Tam da bu nedenle AİHM, SA-Capital OY/Finlandiya kararında, teşebbüsün ispat standardının düşürüldüğü iddiasını – yukarıda açıkladığımız şekilde – dayanaktan açıkça yoksun olduğu gerekçesiyle kabul edilemez bulduğunu görüyoruz. Keza AİHM, SA-Capital OY/Finlandiya kararının birden çok paragrafında 4. derece yargılaması yapmadığını vurguluyor. Örneğin anılan kararın 73. paragrafında, AİHM, ceza yargılamalarında kanıtların kabul edilebilirliğine ilişkin AİHS’in 6. maddesinin herhangi bir kural içermediğini, bu meselenin öncelikle ulusal hukuk tahtında düzenlenmesi gerektiğini ifade ediyor. Yine, aynı paragrafta AİHM, önlerindeki kanıtları değerlendirmenin ulusal mahkemelerin meselesi olduğunu ve dolayısıyla AİHM’in, ulusal mahkemelerin aldığı kararlar keyfi (i.e. arbitrary) ya da açıkça mantıksız (i.e. manifestly unreasonable) görünmedikçe, prensip olarak kanıtları değerlendirme, olguların tespit edilmesi veya iç hukukun yorumlanması hususlarına müdahale etmeyeceğini belirtiyor.

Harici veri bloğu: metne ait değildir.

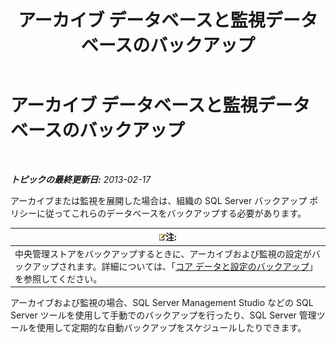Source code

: ﻿---
title: アーカイブ データベースと監視データベースのバックアップ
TOCTitle: アーカイブ データベースと監視データベースのバックアップ
ms:assetid: c120db81-b02c-4a4c-90cd-8aca6cff64f9
ms:mtpsurl: https://technet.microsoft.com/ja-jp/library/Hh202188(v=OCS.15)
ms:contentKeyID: 52056694
ms.date: 05/19/2016
mtps_version: v=OCS.15
ms.translationtype: HT
---

# アーカイブ データベースと監視データベースのバックアップ

 

_**トピックの最終更新日:** 2013-02-17_

アーカイブまたは監視を展開した場合は、組織の SQL Server バックアップ ポリシーに従ってこれらのデータベースをバックアップする必要があります。

<table>
<thead>
<tr class="header">
<th><img src="images/Gg412781.note(OCS.15).gif" title="note" alt="note" />注:</th>
</tr>
</thead>
<tbody>
<tr class="odd">
<td>中央管理ストアをバックアップするときに、アーカイブおよび監視の設定がバックアップされます。詳細については、「<a href="lync-server-2013-backing-up-core-data-and-settings.md">コア データと設定のバックアップ</a>」を参照してください。</td>
</tr>
</tbody>
</table>


アーカイブおよび監視の場合、SQL Server Management Studio などの SQL Server ツールを使用して手動でのバックアップを行ったり、SQL Server 管理ツールを使用して定期的な自動バックアップをスケジュールしたりできます。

Gerçi SA-Capital OY/Finlandiya kararının 71. paragrafında AİHM’in kimi içtihadına atıfla şunu kabul ettiğini görüyoruz: AİHS’in adil yargılanma hakkını düzenleyen 6. maddesinin cezai boyutu kapsamında kaldığı düşünülen uyuşmazlık kapsamı genişlemiş olsa da, birbirinden farklı ağırlıkta “suç isnatları (i.e. criminal charges)” vardır ve ceza hukukunun en temel, çekirdek kısmında adil yargılama ilkelerinin en sıkı şekilde uygulanması gerekirken, cezai boyut kapsamına girmelerine rağmen kimi uyuşmazlıklarda ise usule yönelik güvenceler mutlaka en sıkı biçimde uygulanmayabilir.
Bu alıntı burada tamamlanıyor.